- [Source extract]
# 1967 replacing metal under rear window Help?



## Groundczero (Nov 28, 2012)

I have some rust at the lip of the rear window (the metal covered by the chrome strip), I also noticed the metal behind the seats(the ledge were the speakers are mounted) is rusted. I am wondering if this is a continouse piece of metal that can be replaced or if it is two seperate pieces of metal? Is there someone doing a re-pop of this metal, and what is the exact name for these piece(ses) of metal.

Thank you.


----------



## jmt455 (Mar 26, 2012)

You'll probably need the panel that goes between the rear window and the trunk, as well as patching or replacing the rear section of the package tray.

The window-to-trunk panel is available from most Pontiac restoration companies.










OPGI:
http://www.opgi.com/p/steel-body-panels/4430/60/CAM7627.html

AMES:
https://secure.amesperf.com/qilan/Detail_Web?part_num=L174H&order_number=3086198&web_access=Y


You can usually also order this from a local auto parts store and avoid the shipping charges; it's often less costly that way.


Once you start cutting out the rusty parts, you'll discover what else you will need. 
You might want to take a look at the Dynacorn and Sherman catalogs to see what is available. 

Dynacorn International Inc. The Muscle Car People

ShermanParts-Collision & Restoration Auto Parts, Bumpers & Rust Repair


----------



## curtdan62 (Oct 27, 2010)

any of the metal under the rear filler panel and rear package tray area are not reproduced so you will have to fabricate any metal that has rot in those areas.


----------



## fiesta62 (Jan 12, 2011)

heres a tip for you, i fish oiled my car to stop any rust, when i was painting the oil everywhere inside doors with a brush i found surface rust under the top shoulder of the doors, the doors were coated inside with a rust proof coat but it stops about 5 inchs from the top of doors, this area is open to condensation, my suface rust was a perfect film over the whole underside of the top of doors, then i found the same under the rear side windows just like your talking about, i held a camera inside doors took some pics with flash it shows really well whats going on up in these hidden areas.....its worth checking these areas out before its too late...


----------

- [Input records]
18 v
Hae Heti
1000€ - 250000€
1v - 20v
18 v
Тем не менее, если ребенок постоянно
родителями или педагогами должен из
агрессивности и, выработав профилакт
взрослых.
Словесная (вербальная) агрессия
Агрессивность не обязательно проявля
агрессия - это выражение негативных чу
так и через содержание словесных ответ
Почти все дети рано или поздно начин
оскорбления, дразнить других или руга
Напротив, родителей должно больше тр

==

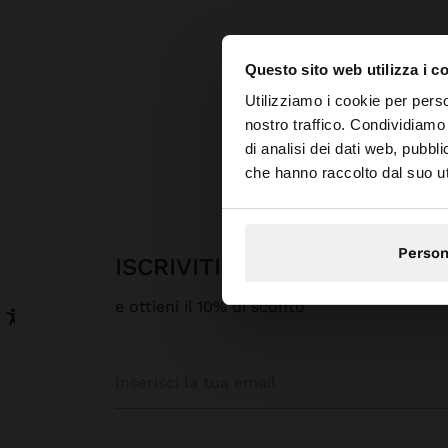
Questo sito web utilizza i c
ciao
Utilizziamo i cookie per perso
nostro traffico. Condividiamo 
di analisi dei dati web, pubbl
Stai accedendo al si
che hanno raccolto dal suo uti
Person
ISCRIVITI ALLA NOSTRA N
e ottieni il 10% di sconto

- [What you need to do]
• a. In the forum thread, which panel is available from most Pontiac restoration companies?
• b. Can you reproduce the listing lines exactly, beginning at the line that has "Questo sito web utilizza i c" and stopping after the line that has "e ottieni il 10% di sconto"?
The forum thread and the listing have no connection to each other.

- [Solutions to the tasks]
• a. The window-to-trunk panel.

• b.
Questo sito web utilizza i c
ciao
Utilizziamo i cookie per perso
nostro traffico. Condividiamo 
di analisi dei dati web, pubbl
Stai accedendo al si
che hanno raccolto dal suo uti
Person
ISCRIVITI ALLA NOSTRA N
e ottieni il 10% di sconto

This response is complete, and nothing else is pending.